Distinctions between orthographic long-term memory and working memory

Research in the cognitive and neural sciences has long posited a distinction between the long-term memory (LTM) storage of information and the short-term buffering of information that is being actively manipulated in working memory (WM). This basic type of distinction has been posited in a variety of domains, including written language production-spelling. In the domain of spelling, the primary source of empirical evidence regarding this distinction has been cognitive neuropsychological studies reporting deficits selectively affecting what the cognitive neuropsychological literature has referred to as the orthographic lexicon (LTM) or the graphemic buffer (WM). Recent papers have reexamined several of the hallmark characteristics of impairment affecting the graphemic buffer, with implications for our understanding of the nature of the orthographic LTM and WM systems. In this paper, we present a detailed case series study of 4 individuals with acquired spelling deficits and report evidence from both error types and factors influencing error rates that support the traditional distinction between these cognitive systems involved in spelling. In addition, we report evidence indicating possible interaction between these systems, which is consistent with a variety of recent findings in research on spelling.
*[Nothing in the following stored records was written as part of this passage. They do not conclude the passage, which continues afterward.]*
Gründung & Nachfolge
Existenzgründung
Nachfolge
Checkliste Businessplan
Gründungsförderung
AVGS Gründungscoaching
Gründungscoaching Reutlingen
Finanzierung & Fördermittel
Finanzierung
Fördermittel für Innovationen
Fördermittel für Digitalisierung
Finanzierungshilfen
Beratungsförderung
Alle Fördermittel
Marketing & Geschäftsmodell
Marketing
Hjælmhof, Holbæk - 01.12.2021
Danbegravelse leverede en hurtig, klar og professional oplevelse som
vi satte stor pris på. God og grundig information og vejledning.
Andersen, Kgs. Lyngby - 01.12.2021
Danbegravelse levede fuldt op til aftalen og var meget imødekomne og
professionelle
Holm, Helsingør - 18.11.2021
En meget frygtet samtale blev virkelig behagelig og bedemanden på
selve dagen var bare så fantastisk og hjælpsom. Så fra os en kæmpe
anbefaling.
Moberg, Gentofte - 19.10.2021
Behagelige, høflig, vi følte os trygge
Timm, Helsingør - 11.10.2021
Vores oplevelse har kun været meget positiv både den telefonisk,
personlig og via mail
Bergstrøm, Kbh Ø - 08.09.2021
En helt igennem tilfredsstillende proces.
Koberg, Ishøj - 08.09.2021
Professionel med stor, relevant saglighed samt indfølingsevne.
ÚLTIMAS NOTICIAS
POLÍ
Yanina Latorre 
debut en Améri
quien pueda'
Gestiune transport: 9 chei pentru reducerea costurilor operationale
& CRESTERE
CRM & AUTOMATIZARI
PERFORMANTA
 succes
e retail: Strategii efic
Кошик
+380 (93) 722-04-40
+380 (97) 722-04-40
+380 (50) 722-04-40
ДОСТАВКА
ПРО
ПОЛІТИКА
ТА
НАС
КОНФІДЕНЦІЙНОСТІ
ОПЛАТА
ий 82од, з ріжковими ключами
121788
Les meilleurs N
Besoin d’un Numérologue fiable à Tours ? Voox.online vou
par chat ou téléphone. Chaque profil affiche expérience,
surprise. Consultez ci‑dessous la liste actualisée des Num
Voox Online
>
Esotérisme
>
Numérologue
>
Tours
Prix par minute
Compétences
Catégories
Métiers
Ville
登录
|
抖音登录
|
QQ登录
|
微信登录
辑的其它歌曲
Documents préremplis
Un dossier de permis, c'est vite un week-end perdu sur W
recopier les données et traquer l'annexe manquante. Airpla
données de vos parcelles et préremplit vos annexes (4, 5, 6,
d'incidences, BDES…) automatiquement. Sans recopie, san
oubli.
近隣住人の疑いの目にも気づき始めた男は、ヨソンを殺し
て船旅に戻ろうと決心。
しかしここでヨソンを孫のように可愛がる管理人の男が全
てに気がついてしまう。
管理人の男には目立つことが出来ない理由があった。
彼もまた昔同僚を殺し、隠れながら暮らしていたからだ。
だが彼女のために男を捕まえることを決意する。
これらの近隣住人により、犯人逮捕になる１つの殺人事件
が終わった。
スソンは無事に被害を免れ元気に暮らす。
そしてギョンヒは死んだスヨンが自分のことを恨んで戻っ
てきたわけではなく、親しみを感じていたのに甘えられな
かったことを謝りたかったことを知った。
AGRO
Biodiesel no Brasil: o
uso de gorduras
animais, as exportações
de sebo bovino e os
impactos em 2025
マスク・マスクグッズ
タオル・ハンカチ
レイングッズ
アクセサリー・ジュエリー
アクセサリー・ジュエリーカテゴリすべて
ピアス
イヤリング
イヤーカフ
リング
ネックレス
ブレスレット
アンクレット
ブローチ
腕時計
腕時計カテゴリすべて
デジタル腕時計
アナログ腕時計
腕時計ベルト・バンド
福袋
Examining the central and peripheral processes of written word production through meta-analysis

Producing written words requires “central” cognitive processes (such as orthographic long-term and working memory) as well as more peripheral processes responsible for generating the motor actions needed for producing written words in a variety of formats (handwriting, typing, etc.). In recent years, various functional neuroimaging studies have examined the neural substrates underlying the central and peripheral processes of written word production. This study provides the first quantitative meta-analysis of these studies by applying activation likelihood estimation (ALE) methods (Turkeltaub et al., 2002). For alphabet languages, we identified 11 studies (with a total of 17 experimental contrasts) that had been designed to isolate central and/or peripheral processes of word spelling (total number of participants = 146). Three ALE meta-analyses were carried out. One involved the complete set of 17 contrasts; two others were applied to subsets of contrasts to distinguish the neural substrates of central from peripheral processes. These analyses identified a network of brain regions reliably associated with the central and peripheral processes of word spelling. Among the many significant results, is the finding that the regions with the greatest correspondence across studies were in the left inferior temporal/fusiform gyri and left inferior frontal gyrus. Furthermore, although the angular gyrus (AG) has traditionally been identified as a key site within the written word production network, none of the meta-analyses found it to be a consistent site of activation, identifying instead a region just superior/medial to the left AG in the left posterior intraparietal sulcus. These meta-analyses and the discussion of results provide a valuable foundation upon which future studies that examine the neural basis of written word production can build.